TASKS TO COMPLETE:
A) In the passage on bureaucracy and postwar American society, what shift did David Riesman say the "revolution" in progress was associated with?
B) Please carry the passage on bureaucracy and postwar American society forward from its last sentence.

PROVIDED PASSAGE:
1 Bureaucracy and Its Discontents

The analogy between the process of civilization and the path of individual development may be extended in an important respect. It can he asserted that the community, too, evolves a super-ego under whose influence cultural development proceeds.
—Sigmund Freud, Civilization and Its Discontents (1930)
Indeed, in the most highly developed areas of contemporary society, the transplantation of social into individual needs is so effective that the difference between them seems to he purely theoretical.
—Herbert Marcuse, One-Dimensional Man (1964)

The New Line of Americans

In the years immediately following World War II, a handful of popular sociological studies suggested that a fundamental change was occurring in American society. This transformation, so the story went, was a response both to the rise of the information sciences, systems theory and cybernetics, and more fundamentally to an economy in which the production and distribution of information was taking unprecedented priority over the production and distribution of material goods. As David Riesman put it in the popular edition of his 1950 classic, The Lonely Crowd, a “revolution” was in progress, “a whole range of social developments associated with a shift from an age of production to an age of consumption” (Riesman, rev. ed. 6). Scores of subsequent studies described these developments as the rise of a new “post-industrial society,” a “global village,” an “information age,” a “second industrial revolution,” and, in cultural criticism, a “condition of postmodernity.”1
Among the more prominent anxieties animating early accounts of this condition was that new social arrangements had produced—or mass-produced—a new, and somewhat frightening type of American: a “lonely crowd” of “posthistoric men,” “one-dimensional men,” and “organization men.”2 For many observers, individuals had grown alarmingly generic and pliant as they became enmeshed in ever-larger bureaucratic and corporate structures. This pervasive concern about individual agency in turn gave rise to a second, more pressing worry about the “agency” of postindustrial systems. Because bureaucracies seemed to efface essential human attributes and distribute them across a system comprised of many human beings, they were often described as if they possessed human attributes. As a result, they were increasingly viewed as autonomous “social bodies” dangerously out of human control, even the control of those individuals nominally at their “head.”

EXCERPTED RECORDS:

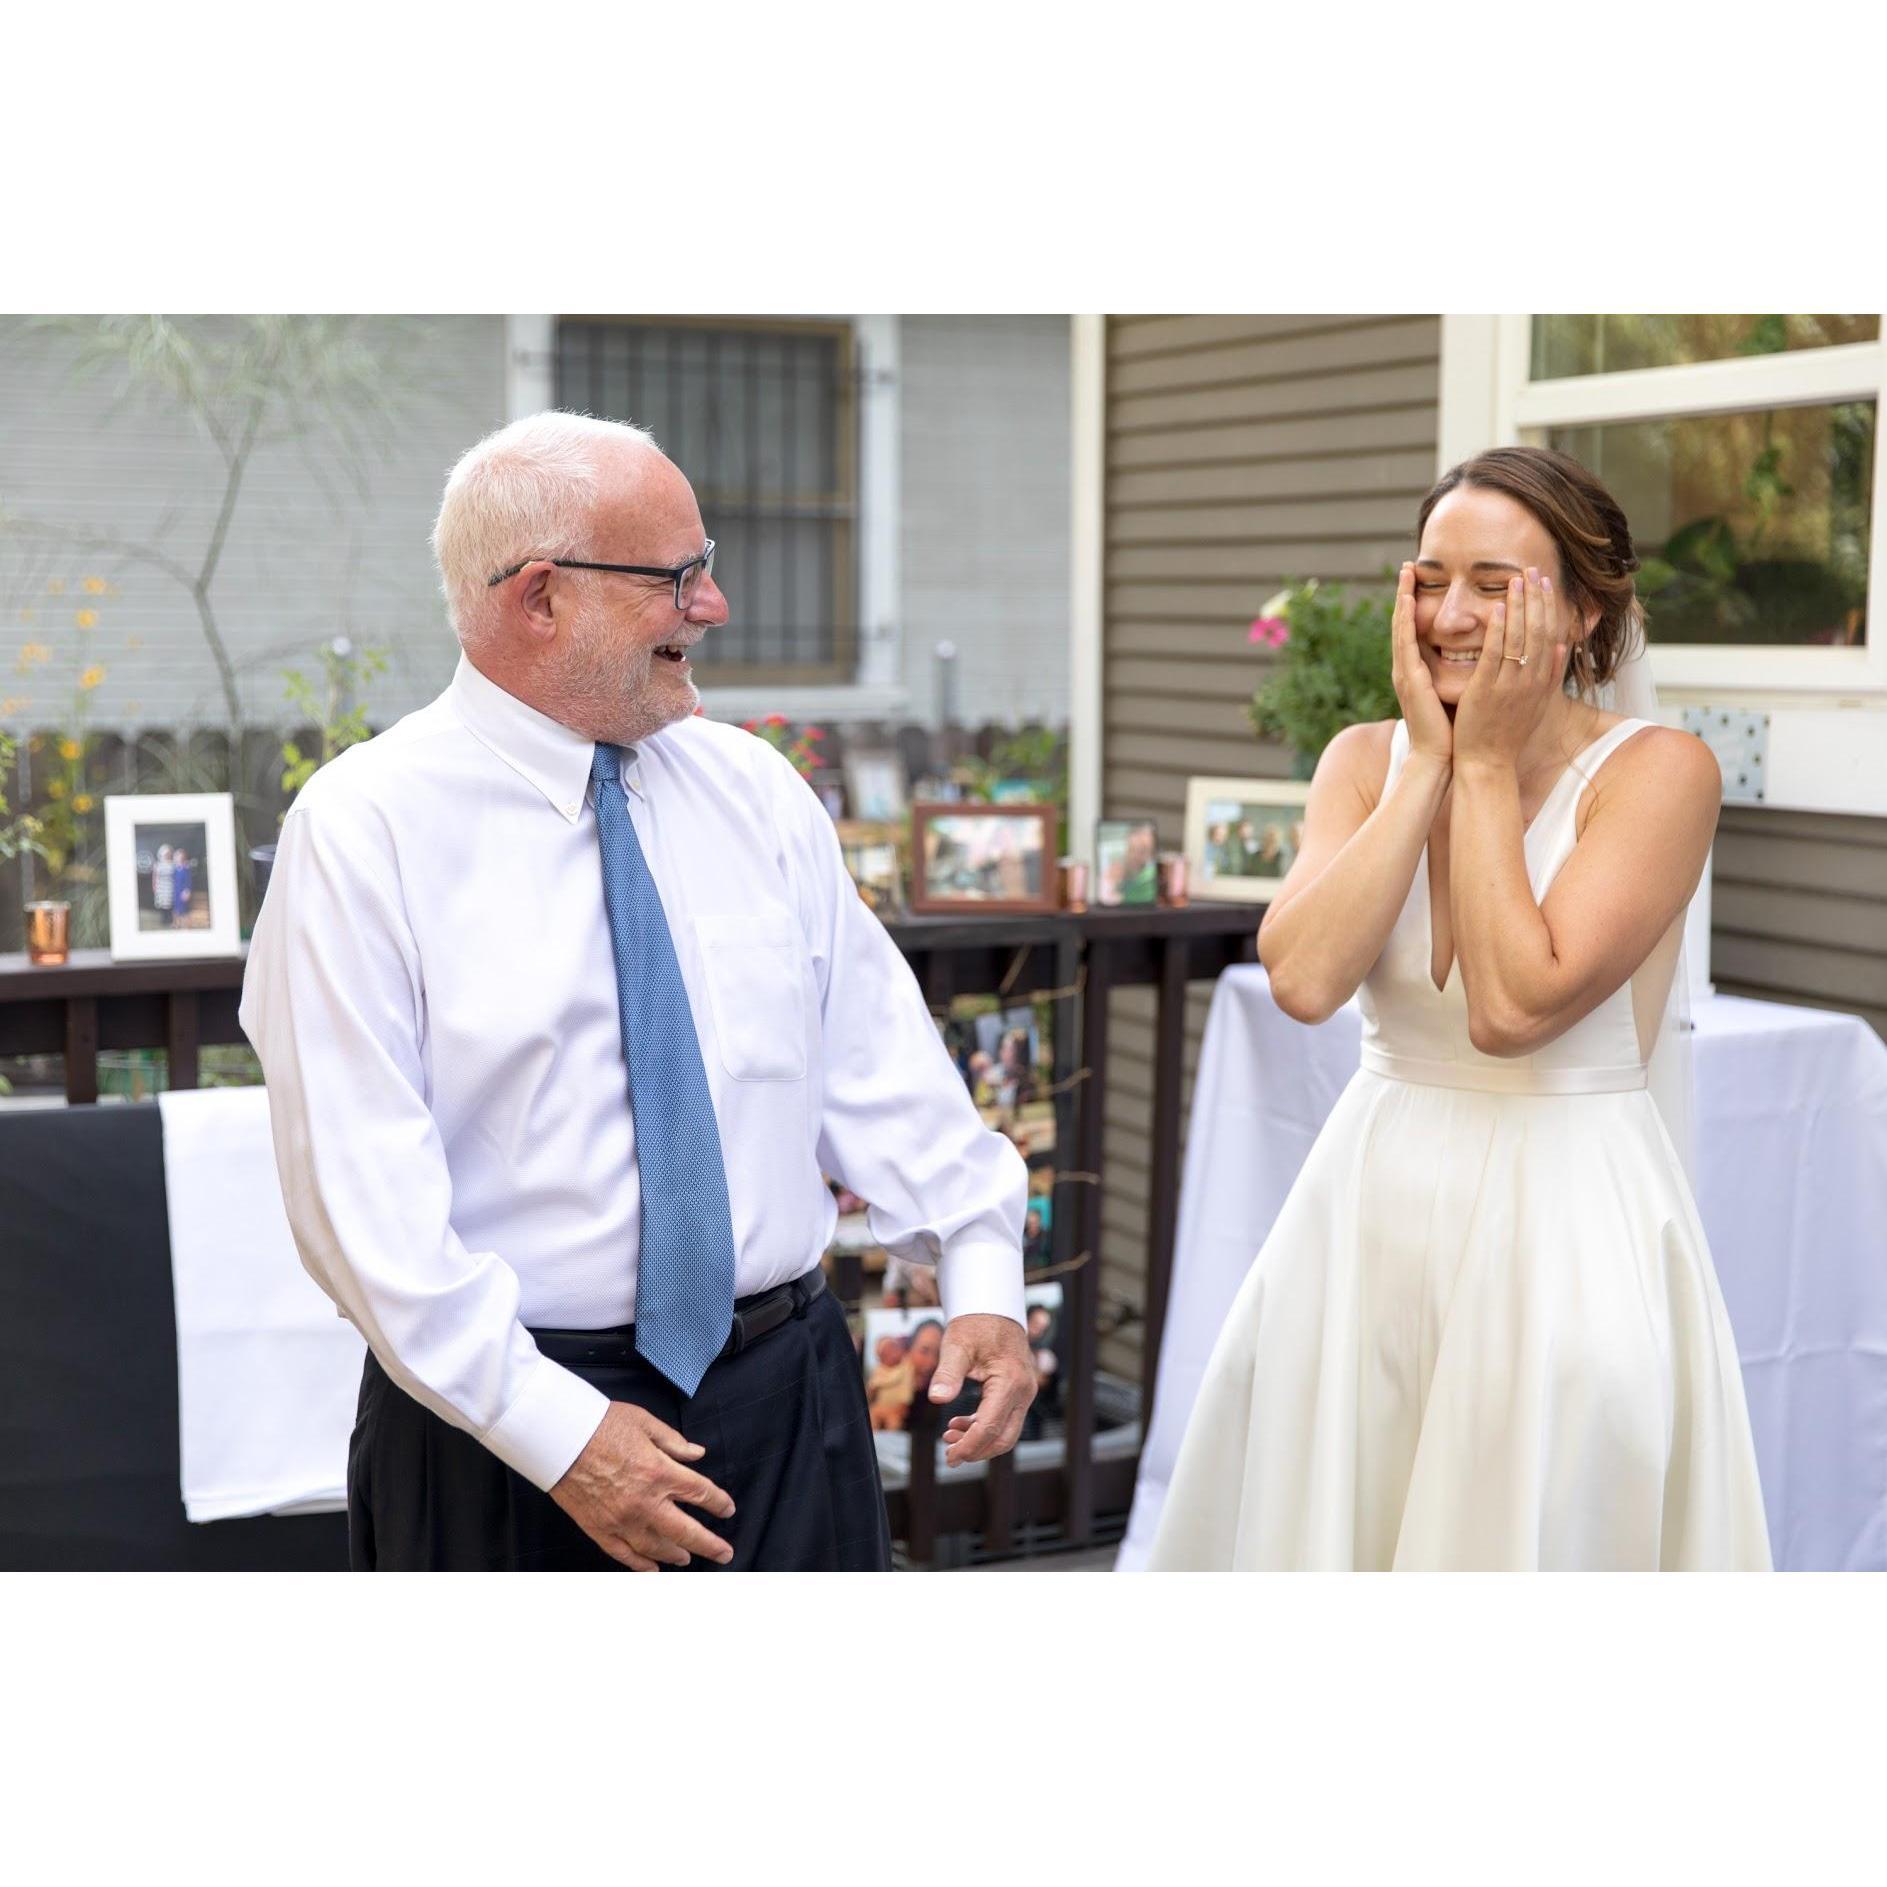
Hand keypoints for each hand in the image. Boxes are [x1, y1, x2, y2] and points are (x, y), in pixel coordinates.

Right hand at [548, 1401, 735, 1569]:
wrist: (559, 1438)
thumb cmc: (601, 1424)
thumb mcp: (645, 1422)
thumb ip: (674, 1442)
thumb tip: (697, 1454)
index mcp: (660, 1472)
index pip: (700, 1493)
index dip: (718, 1503)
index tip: (727, 1509)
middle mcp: (645, 1502)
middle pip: (687, 1531)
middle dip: (710, 1545)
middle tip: (724, 1553)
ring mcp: (622, 1520)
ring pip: (657, 1548)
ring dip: (676, 1555)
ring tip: (688, 1558)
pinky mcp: (600, 1529)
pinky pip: (625, 1554)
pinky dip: (641, 1565)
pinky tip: (652, 1570)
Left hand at [930, 1313, 1035, 1465]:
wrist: (993, 1307)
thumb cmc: (975, 1324)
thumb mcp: (956, 1345)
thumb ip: (947, 1373)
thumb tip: (935, 1398)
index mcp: (1010, 1382)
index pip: (990, 1427)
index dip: (969, 1446)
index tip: (950, 1457)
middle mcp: (1024, 1390)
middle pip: (1004, 1438)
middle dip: (976, 1451)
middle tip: (950, 1456)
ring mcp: (1025, 1391)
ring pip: (1007, 1432)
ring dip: (979, 1441)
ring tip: (949, 1438)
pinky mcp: (1018, 1391)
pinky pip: (1005, 1419)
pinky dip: (983, 1427)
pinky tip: (960, 1424)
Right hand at [1389, 561, 1452, 766]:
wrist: (1442, 758)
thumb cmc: (1455, 730)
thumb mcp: (1460, 692)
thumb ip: (1466, 672)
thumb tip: (1486, 654)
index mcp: (1420, 671)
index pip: (1417, 630)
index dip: (1417, 604)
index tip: (1421, 579)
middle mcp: (1408, 669)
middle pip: (1404, 623)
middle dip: (1405, 593)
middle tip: (1406, 565)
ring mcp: (1406, 674)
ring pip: (1402, 628)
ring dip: (1403, 599)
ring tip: (1405, 574)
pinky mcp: (1411, 682)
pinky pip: (1407, 645)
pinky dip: (1407, 621)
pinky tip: (1410, 601)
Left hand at [1452, 568, 1570, 771]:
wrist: (1487, 764)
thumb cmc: (1507, 734)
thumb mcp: (1536, 703)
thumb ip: (1550, 674)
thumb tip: (1563, 646)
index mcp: (1541, 682)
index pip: (1550, 636)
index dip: (1549, 607)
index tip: (1546, 583)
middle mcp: (1530, 681)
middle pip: (1538, 632)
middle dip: (1536, 599)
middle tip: (1532, 570)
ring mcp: (1509, 686)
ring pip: (1519, 639)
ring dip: (1518, 606)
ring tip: (1516, 579)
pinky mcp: (1486, 691)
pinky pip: (1494, 656)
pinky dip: (1497, 631)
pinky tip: (1496, 608)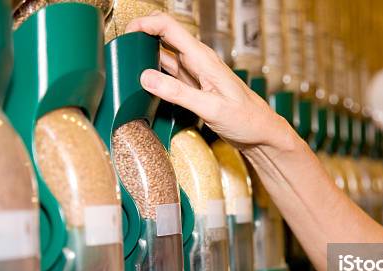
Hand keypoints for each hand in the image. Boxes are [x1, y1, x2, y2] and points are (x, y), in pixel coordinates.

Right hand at [125, 12, 293, 150]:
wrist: (262, 134)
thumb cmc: (246, 120)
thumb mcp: (211, 108)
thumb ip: (179, 93)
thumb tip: (146, 77)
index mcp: (204, 59)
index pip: (170, 27)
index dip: (146, 24)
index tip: (126, 34)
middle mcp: (199, 62)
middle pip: (164, 39)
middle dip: (141, 39)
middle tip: (120, 53)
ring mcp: (196, 75)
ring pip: (165, 58)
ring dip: (146, 58)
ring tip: (126, 68)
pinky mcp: (194, 89)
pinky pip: (170, 76)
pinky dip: (156, 76)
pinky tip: (145, 85)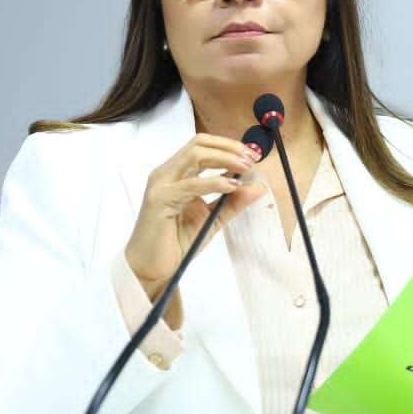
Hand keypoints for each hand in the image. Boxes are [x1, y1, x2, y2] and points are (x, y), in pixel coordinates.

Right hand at [124, 133, 266, 301]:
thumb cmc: (176, 243)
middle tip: (252, 157)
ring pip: (194, 156)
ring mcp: (160, 185)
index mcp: (176, 174)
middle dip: (229, 147)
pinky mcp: (159, 200)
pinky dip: (214, 182)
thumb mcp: (213, 218)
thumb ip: (233, 202)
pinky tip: (231, 186)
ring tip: (245, 167)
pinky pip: (190, 185)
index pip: (202, 145)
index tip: (253, 154)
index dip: (229, 145)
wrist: (153, 268)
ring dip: (224, 158)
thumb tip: (259, 186)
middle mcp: (166, 174)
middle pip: (198, 144)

RESPONSES IN ORDER:
A) A shift from an age of production to an age of consumption.

B)
Such worries were not wholly new. Several decades earlier, Max Weber had described the tendency of rational, bureaucratic structures to grow somewhat uncontrollably. But Weber maintained that “the mechanism” of bureaucracy could be put into motion “only from the very top” and that bureaucracy was “a power instrument of the first order for one who controls the bureaucratic apparatus” (987–88, emphasis added). In the postwar sociologies I have been describing, Weber’s claims seem outmoded. The postindustrial worry about bureaucracy is not that it may be misused “from the top” but that those at the top of a bureaucracy do not really run it. In the words of Bob Slocum, Joseph Heller’s consummate “organization man,” “Nobody is sure anymore who really runs the company (not even the people who are credited with running it), but the company does run” (Something Happened 13).3
In this chapter, I trace a widespread, anxious narrative response to this vision of “postindustrial” society. The type of narrative in which I am interested attempts to rally support for a supposedly threatened form of American individualism. Its primary cultural function is to defend the idea that individuals are inviolable, autonomous repositories of internal differences, ideas, and motivations—and to defend it specifically against the consequences of postindustrial economic developments, especially the incorporation of cybernetic ideas into the modeling and operation of large bureaucratic systems. The texts I consider in this chapter attempt to conserve this form of individualism by urging individuals to treat large systems as “enemies,” resisting their demands for corporate identity and collective behavior. The cultural work of these narratives, in other words, is not only to describe how postindustrial culture might diminish individual agency but also to offer an “antidote” to that problem. The antidote, interestingly enough, takes the form of a “paranoid” suspicion of social connections—and a commitment to the idea that persons are atomistic units threatened by various forms of social communication and collective identity.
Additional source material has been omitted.